No official word on prices at this time. However, it was unofficially leaked to me that the 77" 4K OLED is being discussed with the retail list price of $30k.

LG's new 55" OLED will start shipping in March so prices should come out by the end of February.

-Robert


----------



## kshallen (Feb 14, 2014)

Is this why Panasonic dropped PDP, to focus on OLED? What is OLED poser consumption vs. PDD ratio for same screen size? That would be a big strategic factor. Never seen OLED, so curious how it compares to PDP e.g color nuances.


----------



## Robert Zohn (Aug 13, 2011)

kshallen, OLED TVs are very energy thrifty, PDP draws more current. The big advantage to OLED over all other display technologies is the contrast ratio. Measured any way, ANSI, Dynamic or full screen OLED panels can deliver very high luminance and go as black as zero luminance, or pure black. 

Color saturation is also naturally deeper than all other displays technologies.

OLED is likely to be the future display technology for TVs and can easily be adopted to 4K.

-Robert


----------



## ynot (Mar 2, 2014)

Any updates on availability and pricing of LG's new 55" OLED? Is it UHD? Any word on a 65" model?


----------



## Robert Zohn (Aug 13, 2011)

Hi ynot, Thanks for joining HTS! I have a dealer meeting scheduled the end of this week, but I'll tell you my latest information on the delivery of LG's 2014 OLED TV line-up.

As you know LG is launching 5 new OLED TVs for 2014. Three are 55" models, one 65" and one 77". Of the 5 new models 3 are Ultra HD. Here's a list of the three UHD models and the expected delivery:

- 55EC9700 Mid April

- 65EC9700 End of April - early May

- 77EC9800 End of May

The two new 55" 1080p models are shipping now.
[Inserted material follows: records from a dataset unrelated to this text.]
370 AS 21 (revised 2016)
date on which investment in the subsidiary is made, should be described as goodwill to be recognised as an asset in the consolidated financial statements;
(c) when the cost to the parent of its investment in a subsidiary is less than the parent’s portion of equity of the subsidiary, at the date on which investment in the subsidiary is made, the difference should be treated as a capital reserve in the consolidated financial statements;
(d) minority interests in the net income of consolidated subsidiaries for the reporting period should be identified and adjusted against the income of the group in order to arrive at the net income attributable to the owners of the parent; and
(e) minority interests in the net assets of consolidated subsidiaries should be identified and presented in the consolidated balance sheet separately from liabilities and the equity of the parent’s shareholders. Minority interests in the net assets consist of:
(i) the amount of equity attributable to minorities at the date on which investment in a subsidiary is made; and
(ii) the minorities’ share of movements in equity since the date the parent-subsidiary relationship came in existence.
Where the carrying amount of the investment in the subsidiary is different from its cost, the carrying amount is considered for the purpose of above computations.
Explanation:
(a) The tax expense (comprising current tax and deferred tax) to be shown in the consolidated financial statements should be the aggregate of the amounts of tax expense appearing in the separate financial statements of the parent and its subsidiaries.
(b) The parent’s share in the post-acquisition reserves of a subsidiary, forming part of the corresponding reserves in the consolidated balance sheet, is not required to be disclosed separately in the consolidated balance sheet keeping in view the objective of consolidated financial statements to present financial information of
BTW, I did an exclusive interview at the opening of CES with Tim Alessi, LG Senior director of display development. Our interview is posted on our Facebook page, three down from the top. We were the very first to leak the price of the 77" OLED.

I'll update this information by the end of this week with the latest LG information.

-Robert


----------



## ynot (Mar 2, 2014)

Appreciate the info and looking forward to the update at the end of the week. Great interviews with both LG and Samsung at CES. Thanks!


----------